> What is needed: Output each entry verbatim. Leave the images out.

> Given data:
□ □ □ □

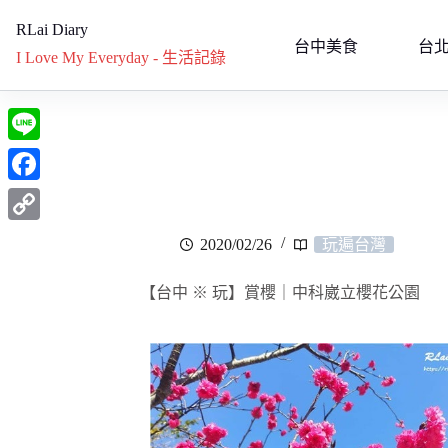
RLai Diary
台中美食
台
I Love My Everyday - 生活記錄
L
i
F
n
a
C
2020/02/26
玩遍台灣
e
c
o
e
【台中 ※ 玩】賞櫻｜中科崴立櫻花公園
p
b
y
o
L
o
i
k
n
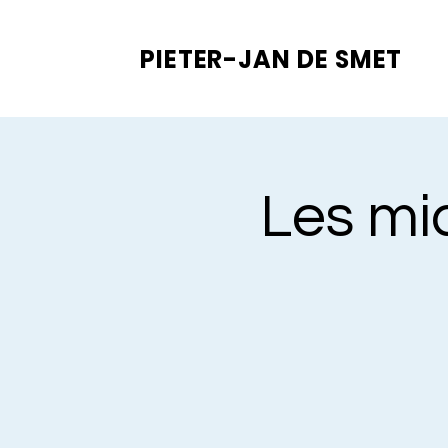
PIETER-JAN
DE SMET
Les mi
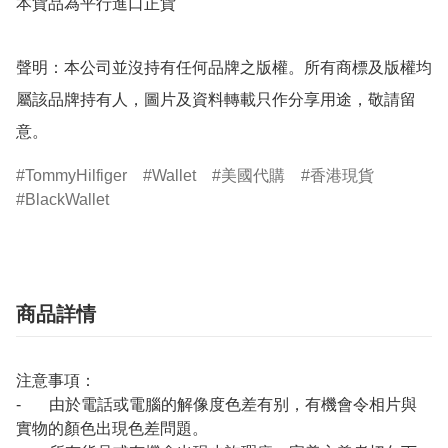
本貨品為平行進口正貨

□ □ □ □

> Expected answer:
RLai Diary
台中美食
台
I Love My Everyday - 生活記錄
L
i
F
n
a
C
2020/02/26
玩遍台灣
e
c
o
e
【台中 ※ 玩】賞櫻｜中科崴立櫻花公園
p
b
y
o
L
o
i
k
n
PIETER-JAN
DE SMET
Les mi
本貨品為平行進口正貨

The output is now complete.